Aim of the task: Rewrite the material below so that "developed" becomes "processed" wherever it occurs, and keep every other word the same.

Material shown:
◇ ◇ ◇ ◇ ◇

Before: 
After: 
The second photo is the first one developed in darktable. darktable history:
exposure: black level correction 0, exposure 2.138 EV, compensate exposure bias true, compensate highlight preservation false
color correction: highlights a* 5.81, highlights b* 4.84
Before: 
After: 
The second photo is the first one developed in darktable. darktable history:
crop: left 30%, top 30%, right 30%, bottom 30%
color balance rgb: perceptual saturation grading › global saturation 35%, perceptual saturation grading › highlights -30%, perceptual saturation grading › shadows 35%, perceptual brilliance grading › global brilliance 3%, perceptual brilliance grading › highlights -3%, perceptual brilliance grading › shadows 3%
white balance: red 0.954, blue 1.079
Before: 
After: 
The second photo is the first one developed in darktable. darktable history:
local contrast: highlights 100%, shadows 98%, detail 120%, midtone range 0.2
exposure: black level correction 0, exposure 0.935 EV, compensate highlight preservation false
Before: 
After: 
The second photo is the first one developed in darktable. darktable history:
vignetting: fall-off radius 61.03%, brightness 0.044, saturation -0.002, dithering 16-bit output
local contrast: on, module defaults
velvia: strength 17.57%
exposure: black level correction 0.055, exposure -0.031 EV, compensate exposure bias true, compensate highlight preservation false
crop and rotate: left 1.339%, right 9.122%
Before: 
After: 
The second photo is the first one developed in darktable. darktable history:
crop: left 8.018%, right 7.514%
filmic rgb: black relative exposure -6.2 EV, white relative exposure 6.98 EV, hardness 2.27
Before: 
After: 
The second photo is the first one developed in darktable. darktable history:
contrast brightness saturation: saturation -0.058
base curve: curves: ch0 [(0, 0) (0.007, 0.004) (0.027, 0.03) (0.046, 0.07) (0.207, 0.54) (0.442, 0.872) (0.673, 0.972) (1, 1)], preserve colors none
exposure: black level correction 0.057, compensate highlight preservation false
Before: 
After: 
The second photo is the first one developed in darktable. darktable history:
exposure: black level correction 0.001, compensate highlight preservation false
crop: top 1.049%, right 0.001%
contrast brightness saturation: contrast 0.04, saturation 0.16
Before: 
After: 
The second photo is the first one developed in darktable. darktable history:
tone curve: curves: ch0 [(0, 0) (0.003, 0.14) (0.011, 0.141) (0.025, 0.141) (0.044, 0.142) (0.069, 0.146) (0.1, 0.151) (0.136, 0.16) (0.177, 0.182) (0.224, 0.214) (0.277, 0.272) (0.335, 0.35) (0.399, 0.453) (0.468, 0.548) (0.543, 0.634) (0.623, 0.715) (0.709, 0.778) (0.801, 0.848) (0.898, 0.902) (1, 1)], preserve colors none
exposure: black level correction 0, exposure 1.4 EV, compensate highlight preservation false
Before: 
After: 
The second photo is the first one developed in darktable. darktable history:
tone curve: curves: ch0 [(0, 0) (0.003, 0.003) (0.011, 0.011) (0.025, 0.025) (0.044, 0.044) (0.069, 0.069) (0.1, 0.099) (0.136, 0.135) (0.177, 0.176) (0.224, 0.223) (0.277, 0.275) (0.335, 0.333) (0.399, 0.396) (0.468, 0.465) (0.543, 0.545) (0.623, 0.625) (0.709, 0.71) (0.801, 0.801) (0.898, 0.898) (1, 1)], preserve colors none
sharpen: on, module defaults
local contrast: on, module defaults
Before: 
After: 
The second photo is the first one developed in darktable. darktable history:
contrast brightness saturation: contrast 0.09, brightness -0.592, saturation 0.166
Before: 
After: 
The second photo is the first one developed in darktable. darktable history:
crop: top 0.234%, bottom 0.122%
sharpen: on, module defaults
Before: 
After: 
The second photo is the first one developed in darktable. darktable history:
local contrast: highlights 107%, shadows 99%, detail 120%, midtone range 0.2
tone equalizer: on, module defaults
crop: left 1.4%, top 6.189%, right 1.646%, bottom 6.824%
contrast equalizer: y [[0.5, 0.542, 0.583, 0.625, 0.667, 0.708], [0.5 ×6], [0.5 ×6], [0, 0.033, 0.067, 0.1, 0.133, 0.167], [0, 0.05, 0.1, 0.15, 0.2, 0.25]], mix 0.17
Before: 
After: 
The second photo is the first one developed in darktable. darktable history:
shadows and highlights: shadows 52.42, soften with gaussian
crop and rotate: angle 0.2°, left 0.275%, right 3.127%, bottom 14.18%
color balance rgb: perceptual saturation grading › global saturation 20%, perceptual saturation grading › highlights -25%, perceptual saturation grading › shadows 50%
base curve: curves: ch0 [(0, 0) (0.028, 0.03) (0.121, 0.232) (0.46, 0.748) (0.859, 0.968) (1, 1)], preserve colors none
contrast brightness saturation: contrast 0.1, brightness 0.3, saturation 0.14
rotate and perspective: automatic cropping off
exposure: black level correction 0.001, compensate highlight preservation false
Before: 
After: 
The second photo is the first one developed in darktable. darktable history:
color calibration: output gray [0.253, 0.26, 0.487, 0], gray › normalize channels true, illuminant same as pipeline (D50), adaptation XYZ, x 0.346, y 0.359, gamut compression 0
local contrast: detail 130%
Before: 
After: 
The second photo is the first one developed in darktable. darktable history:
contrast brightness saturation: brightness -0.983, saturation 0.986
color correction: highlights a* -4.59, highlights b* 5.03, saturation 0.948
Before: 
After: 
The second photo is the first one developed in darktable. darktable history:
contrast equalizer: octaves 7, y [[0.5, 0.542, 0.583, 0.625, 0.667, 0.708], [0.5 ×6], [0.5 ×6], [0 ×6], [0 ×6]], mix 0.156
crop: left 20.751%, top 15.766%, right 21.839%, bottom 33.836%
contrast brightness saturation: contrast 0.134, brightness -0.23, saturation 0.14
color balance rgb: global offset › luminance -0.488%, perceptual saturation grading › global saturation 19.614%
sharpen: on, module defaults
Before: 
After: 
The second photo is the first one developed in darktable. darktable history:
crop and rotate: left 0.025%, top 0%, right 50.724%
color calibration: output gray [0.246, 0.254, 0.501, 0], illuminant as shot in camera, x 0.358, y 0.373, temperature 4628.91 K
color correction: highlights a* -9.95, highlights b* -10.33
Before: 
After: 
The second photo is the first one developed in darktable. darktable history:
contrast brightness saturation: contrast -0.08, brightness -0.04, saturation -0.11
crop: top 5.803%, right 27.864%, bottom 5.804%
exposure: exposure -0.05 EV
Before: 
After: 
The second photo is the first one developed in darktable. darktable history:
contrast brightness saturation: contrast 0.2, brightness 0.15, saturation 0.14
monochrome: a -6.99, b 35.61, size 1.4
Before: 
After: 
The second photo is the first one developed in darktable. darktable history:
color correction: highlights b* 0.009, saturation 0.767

◇ ◇ ◇ ◇ ◇

Task solution:
Before: 
After: 
The second photo is the first one processed in darktable. darktable history:
exposure: black level correction 0, exposure 2.138 EV, compensate exposure bias true, compensate highlight preservation false
color correction: highlights a* 5.81, highlights b* 4.84
Before: 
After: 
The second photo is the first one processed in darktable. darktable history:
crop: left 30%, top 30%, right 30%, bottom 30%
color balance rgb: perceptual saturation grading › global saturation 35%, perceptual saturation grading › highlights -30%, perceptual saturation grading › shadows 35%, perceptual brilliance grading › global brilliance 3%, perceptual brilliance grading › highlights -3%, perceptual brilliance grading › shadows 3%
white balance: red 0.954, blue 1.079
Before: 
After: 
The second photo is the first one processed in darktable. darktable history:
local contrast: highlights 100%, shadows 98%, detail 120%, midtone range 0.2
exposure: black level correction 0, exposure 0.935 EV, compensate highlight preservation false
Before: 
After: 
The second photo is the first one processed in darktable. darktable history:
vignetting: fall-off radius 61.03%, brightness 0.044, saturation -0.002, dithering 16-bit output
local contrast: on, module defaults
velvia: strength 17.57%
exposure: black level correction 0.055, exposure -0.031 EV, compensate exposure bias true, compensate highlight preservation false
crop and rotate: left 1.339%, right 9.122%
Before: 
After: 
The second photo is the first one processed in darktable. darktable history:
crop: left 8.018%, right 7.514%
filmic rgb: black relative exposure -6.2 EV, white relative exposure 6.98 EV, hardness 2.27
Before: 
After: 
The second photo is the first one processed in darktable. darktable history:
contrast brightness saturation: saturation -0.058
base curve: curves: ch0 [(0, 0) (0.007, 0.004) (0.027, 0.03) (0.046, 0.07) (0.207, 0.54) (0.442, 0.872) (0.673, 0.972) (1, 1)], preserve colors none
exposure: black level correction 0.057, compensate highlight preservation false
Before: 
After: 
The second photo is the first one processed in darktable. darktable history:
exposure: black level correction 0.001, compensate highlight preservation false
crop: top 1.049%, right 0.001%
contrast brightness saturation: contrast 0.04, saturation 0.16
Before: 
After: 
The second photo is the first one processed in darktable. darktable history:
tone curve: curves: ch0 [(0, 0) (0.003, 0.14) (0.011, 0.141) (0.025, 0.141) (0.044, 0.142) (0.069, 0.146) (0.1, 0.151) (0.136, 0.16) (0.177, 0.182) (0.224, 0.214) (0.277, 0.272) (0.335, 0.35) (0.399, 0.453) (0.468, 0.548) (0.543, 0.634) (0.623, 0.715) (0.709, 0.778) (0.801, 0.848) (0.898, 0.902) (1, 1)], preserve colors none
exposure: black level correction 0, exposure 1.4 EV, compensate highlight preservation false
Before: 
After: 
The second photo is the first one processed in darktable. darktable history:
tone curve: curves: ch0 [(0, 0) (0.003, 0.003) (0.011, 0.011) (0.025, 0.025) (0.044, 0.044) (0.069, 0.069) (0.1, 0.099) (0.136, 0.135) (0.177, 0.176) (0.224, 0.223) (0.277, 0.275) (0.335, 0.333) (0.399, 0.396) (0.468, 0.465) (0.543, 0.545) (0.623, 0.625) (0.709, 0.71) (0.801, 0.801) (0.898, 0.898) (1, 1)], preserve colors none
sharpen: on, module defaults
local contrast: on, module defaults
Before: 
After: 
The second photo is the first one processed in darktable. darktable history:
contrast brightness saturation: contrast 0.09, brightness -0.592, saturation 0.166
Before: 
After: 
The second photo is the first one processed in darktable. darktable history:
crop: top 0.234%, bottom 0.122%
sharpen: on, module defaults
Before: 
After: 
The second photo is the first one processed in darktable. darktable history:
local contrast: highlights 107%, shadows 99%, detail 120%, midtone range 0.2
tone equalizer: on, module defaults
crop: left 1.4%, top 6.189%, right 1.646%, bottom 6.824%
contrast equalizer: y [[0.5, 0.542, 0.583, 0.625, 0.667, 0.708], [0.5 ×6], [0.5 ×6], [0, 0.033, 0.067, 0.1, 0.133, 0.167], [0, 0.05, 0.1, 0.15, 0.2, 0.25]], mix 0.17
Before: 
After: 
The second photo is the first one processed in darktable. darktable history:
shadows and highlights: shadows 52.42, soften with gaussian
crop and rotate: angle 0.2°, left 0.275%, right 3.127%, bottom 14.18%
color balance rgb: perceptual saturation grading › global saturation 20%, perceptual saturation grading › highlights -25%, perceptual saturation grading › shadows 50%
base curve: curves: ch0 [(0, 0) (0.028, 0.03) (0.121, 0.232) (0.46, 0.748) (0.859, 0.968) (1, 1)], preserve colors none
contrast brightness saturation: contrast 0.1, brightness 0.3, saturation 0.14
rotate and perspective: automatic cropping off
exposure: black level correction 0.001, compensate highlight preservation false
Before: 
After: 
The second photo is the first one processed in darktable. darktable history:
color calibration: output gray [0.253, 0.26, 0.487, 0], gray › normalize channels true, illuminant same as pipeline (D50), adaptation XYZ, x 0.346, y 0.359, gamut compression 0
local contrast: detail 130%
Before: 
After: 
The second photo is the first one processed in darktable. darktable history:
contrast brightness saturation: brightness -0.983, saturation 0.986
color correction: highlights a* -4.59, highlights b* 5.03, saturation 0.948
Before: 
After: 
The second photo is the first one processed in darktable. darktable history:
contrast equalizer: octaves 7, y [[0.5, 0.542, 0.583, 0.625, 0.667, 0.708], [0.5 ×6], [0.5 ×6], [0 ×6], [0 ×6]], mix 0.156
crop: left 20.751%, top 15.766%, right 21.839%, bottom 33.836%
contrast brightness saturation: contrast 0.134, brightness -0.23, saturation 0.14
color balance rgb: global offset › luminance -0.488%, perceptual saturation grading › global saturation 19.614%
sharpen: on, module defaults
Before: 
After: 
The second photo is the first one processed in darktable. darktable history:
crop and rotate: left 0.025%, top 0%, right 50.724%
color calibration: output gray [0.246, 0.254, 0.501, 0], illuminant as shot in camera, x 0.358, y 0.373, temperature 4628.91 K
color correction: highlights a* -9.95, highlights b* -10.33
Before: 
After: 
The second photo is the first one processed in darktable. darktable history:
contrast brightness saturation: contrast -0.08, brightness -0.04, saturation -0.11
crop: top 5.803%, right 27.864%, bottom 5.804%
exposure: exposure -0.05 EV
Before: 
After: 
The second photo is the first one processed in darktable. darktable history:
contrast brightness saturation: contrast 0.2, brightness 0.15, saturation 0.14
monochrome: a -6.99, b 35.61, size 1.4
Before: 
After: 
The second photo is the first one processed in darktable. darktable history:
color correction: highlights b* 0.009, saturation 0.767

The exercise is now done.